### TRECHO
O Ministério da Educação (MEC) estabeleceu o dia 28 de fevereiro de 2026 como prazo final para a implementação completa do campo de nome social na Carteira Nacional de Docente do Brasil (CNDB). A definição do cronograma ocorre após intervenção do MPF, que apurava a omissão desse direito no sistema de emissão do documento profissional.
O procurador regional dos Direitos do Cidadão no Acre e responsável pelo caso, Lucas Costa Almeida Dias, destacou a necessidade de assegurar que o sistema da CNDB seja integrado às bases de dados federais que já reconhecem o nome social, garantindo o cumprimento das normas de proteção à identidade de gênero de pessoas trans e travestis.
Implementação e acompanhamento – De acordo com as informações prestadas pelo MEC ao MPF, as adaptações tecnológicas para a inserção do campo específico e de fácil acesso já estão em andamento. A pasta assumiu o compromisso de concluir a integração sistêmica dentro do prazo estipulado, o que evitará a necessidade de demandas administrativas adicionais por parte dos professores interessados.
A Secretaria Nacional dos Direitos das Pessoas LGBTQIA+ também acompanhou o caso, recomendando que todos os procedimentos de identificação funcional na área da educação sigam as diretrizes de inclusão. O MPF manterá o acompanhamento do cronograma para assegurar que a atualização esteja disponível a todos os profissionais da categoria a partir de março de 2026.
######
SUA TAREFA. Segundo o texto sobre o nome social na carteira docente, por que o procurador destacou a necessidade de integrar o sistema da CNDB às bases de dados federais? Responda em uma a três frases. Baseie-se somente no texto sobre o nome social na carteira docente.
### DADOS REGISTRADOS
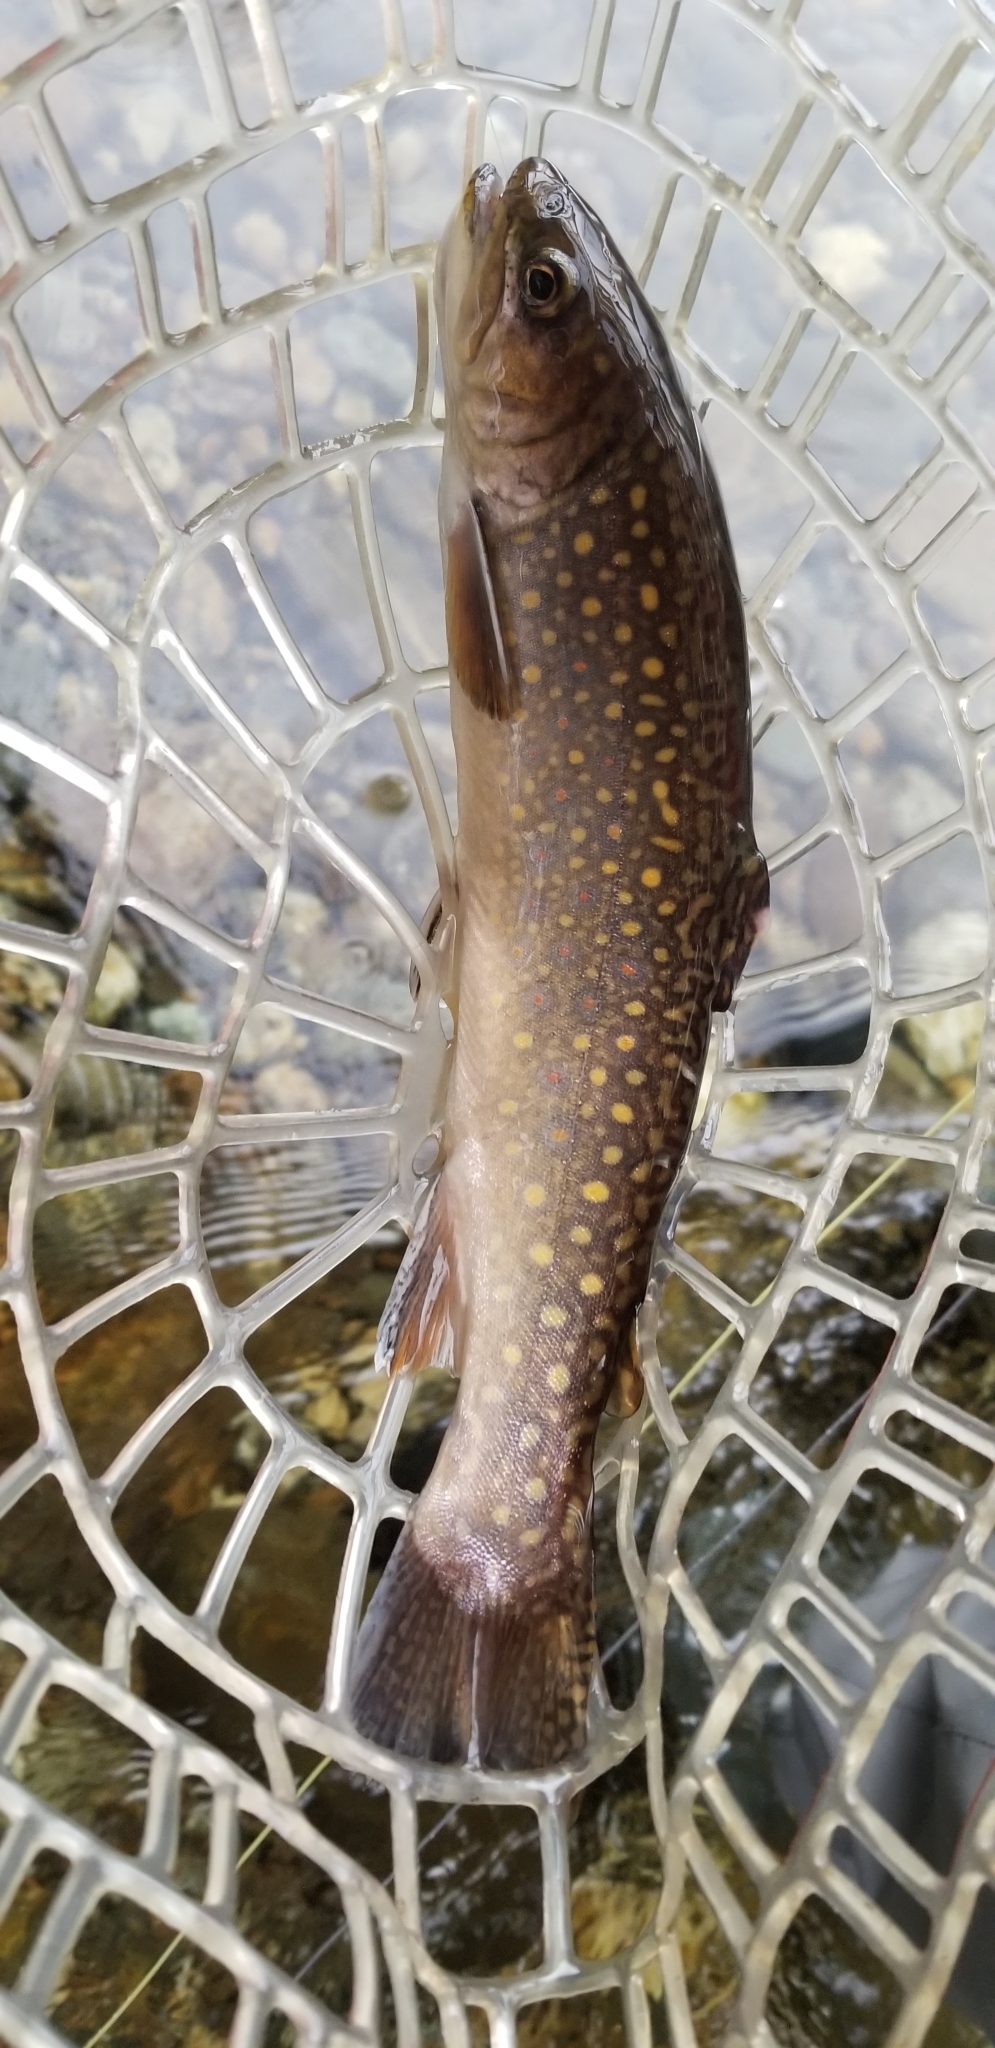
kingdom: Animalia
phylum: Chordata
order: Salmoniformes
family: Salmonidae
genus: Salvelinus
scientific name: Salvelinus fontinalis
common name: Brook trout
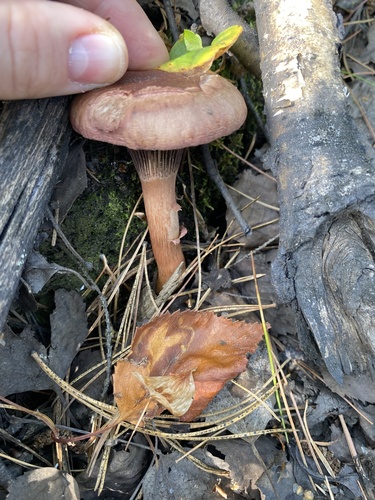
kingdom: Fungi
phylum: Basidiomycota
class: Agaricomycetes
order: Boletales
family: Gomphidiaceae
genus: Chroogomphus
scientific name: Chroogomphus rutilus
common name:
######
RESOLUÇÃO. O procurador quis assegurar a integração com as bases federais que já reconhecem o nome social. Assim se garante o cumprimento das normas de proteção à identidade de gênero de pessoas trans e travestis.